REQUIRED ACTION:
The span to copy runs from the line containing "Document page, 2001x1125 pixels." to the last line below. Copy it exactly, with nothing else.
RECORD EXCERPTS: Begin
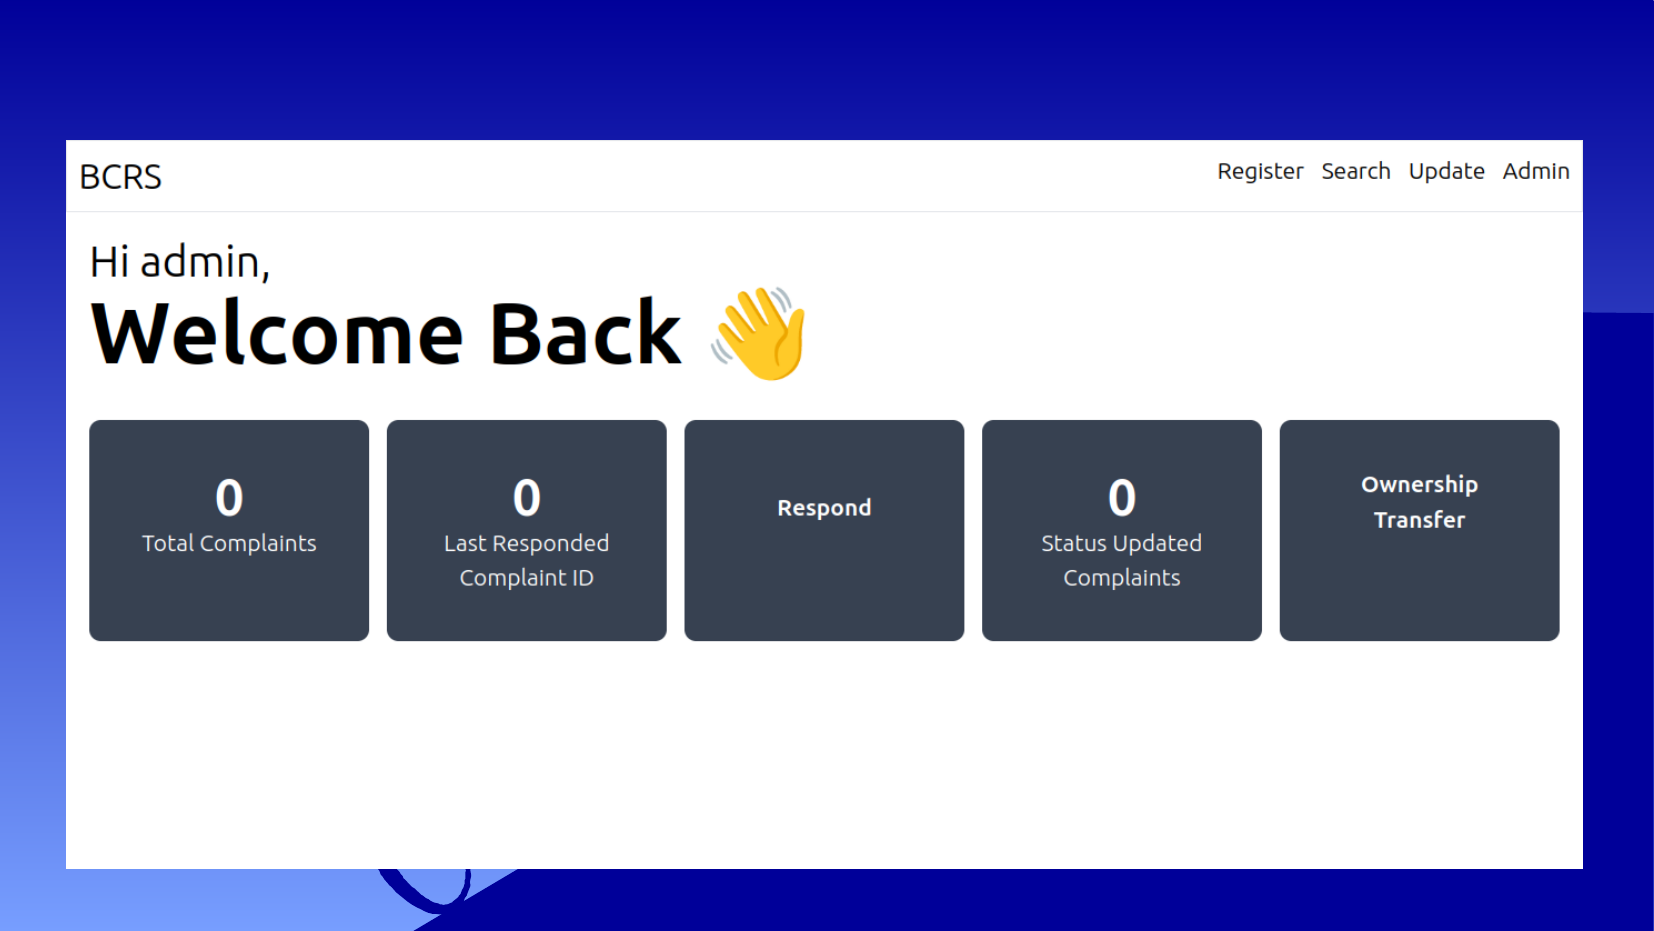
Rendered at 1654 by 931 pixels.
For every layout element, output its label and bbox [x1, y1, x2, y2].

picture [66, 140, 1583, 869]
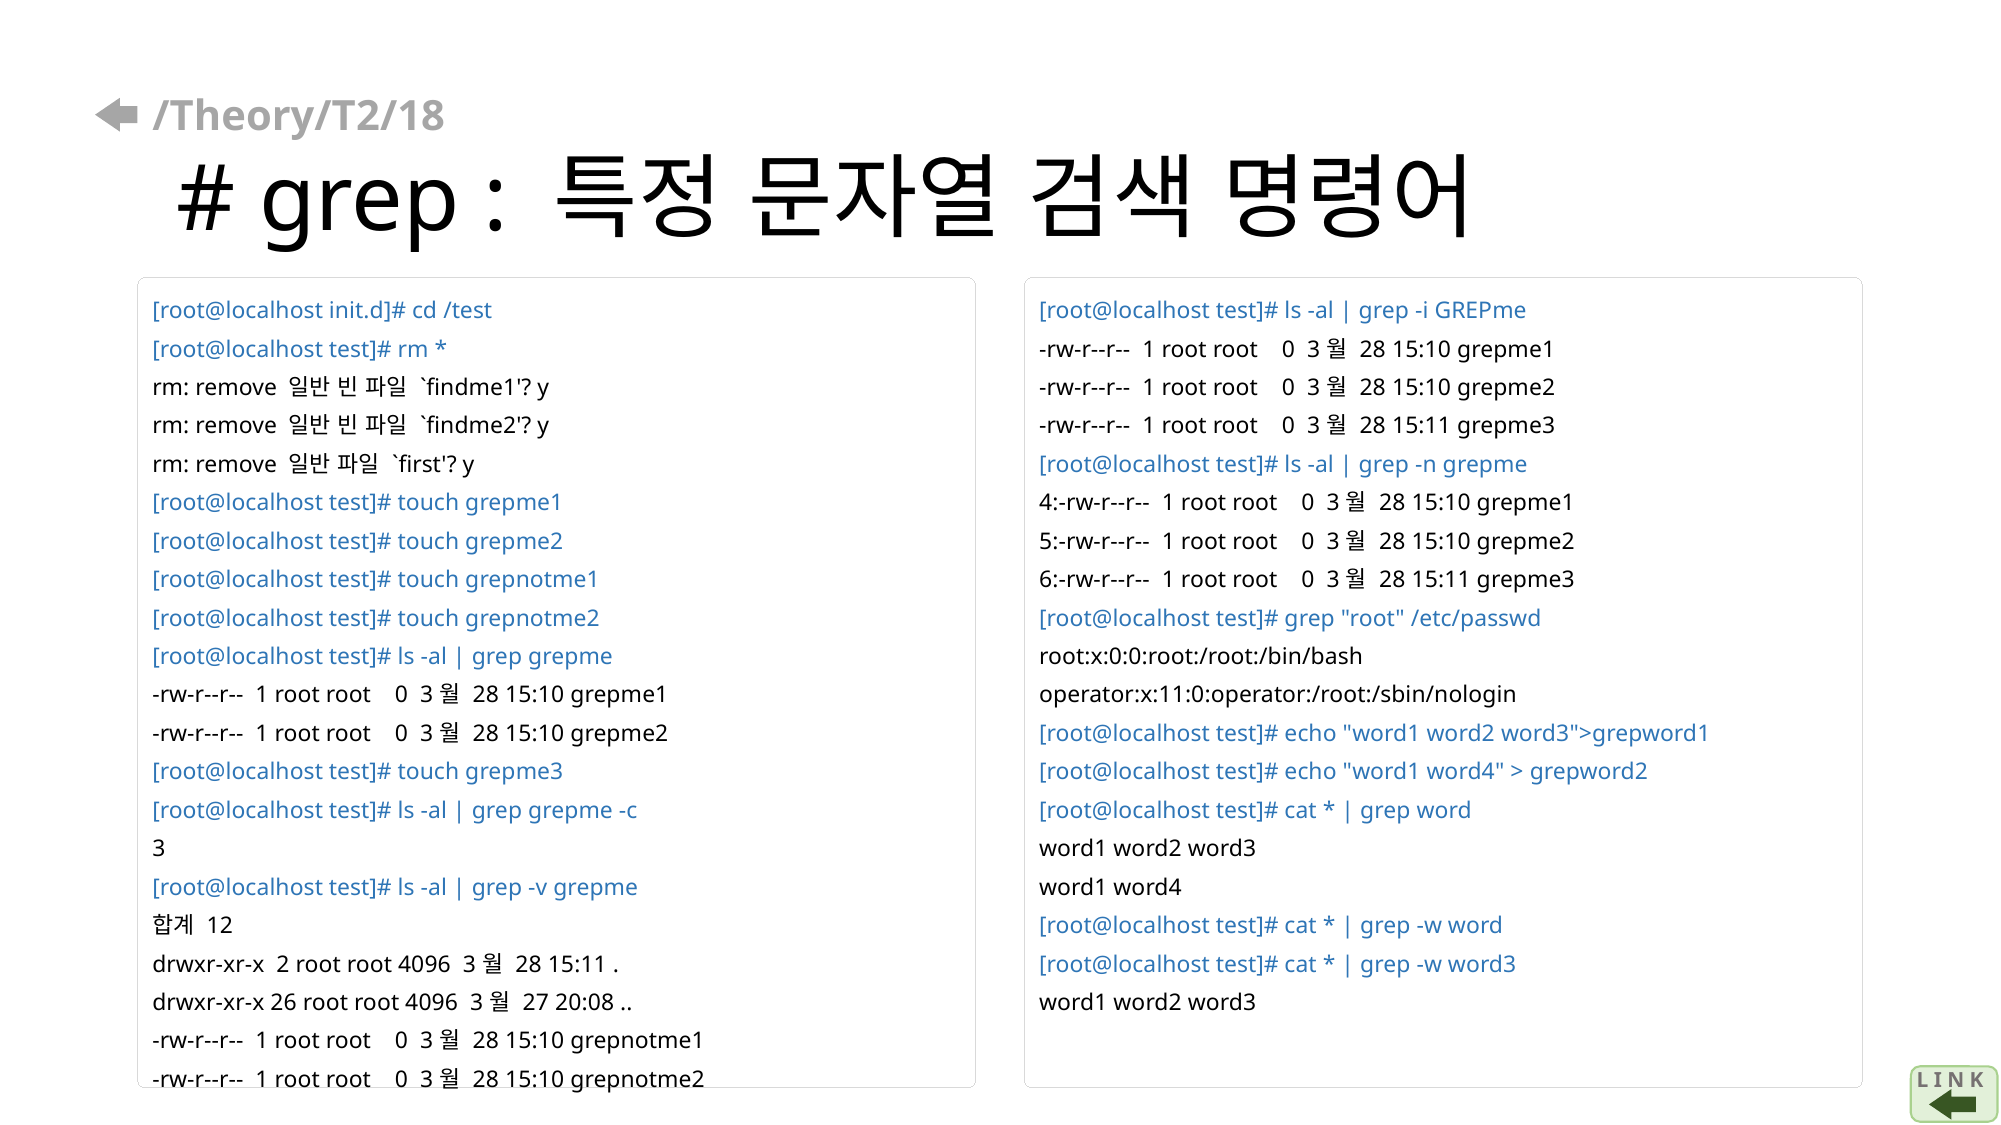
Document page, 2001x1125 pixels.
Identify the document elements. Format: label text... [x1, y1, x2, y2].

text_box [1901, 1059, 2000, 1125]
title /Theory/T2/18 # grep : 특정 문자열 검색 명령어 [137, 59, 1863, 278]
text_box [1024, 277, 1863, 1088]
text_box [137, 277, 976, 1125]
text_box [93, 95, 139, 134]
RECORD EXCERPTS: End
EXERCISE OUTPUT:
Document page, 2001x1125 pixels.
Identify the document elements. Format: label text... [x1, y1, x2, y2].

text_box [1901, 1059, 2000, 1125]
title /Theory/T2/18 # grep : 특정 문자열 검색 명령어 [137, 59, 1863, 278]
text_box [1024, 277, 1863, 1088]
text_box [137, 277, 976, 1125]
text_box [93, 95, 139, 134]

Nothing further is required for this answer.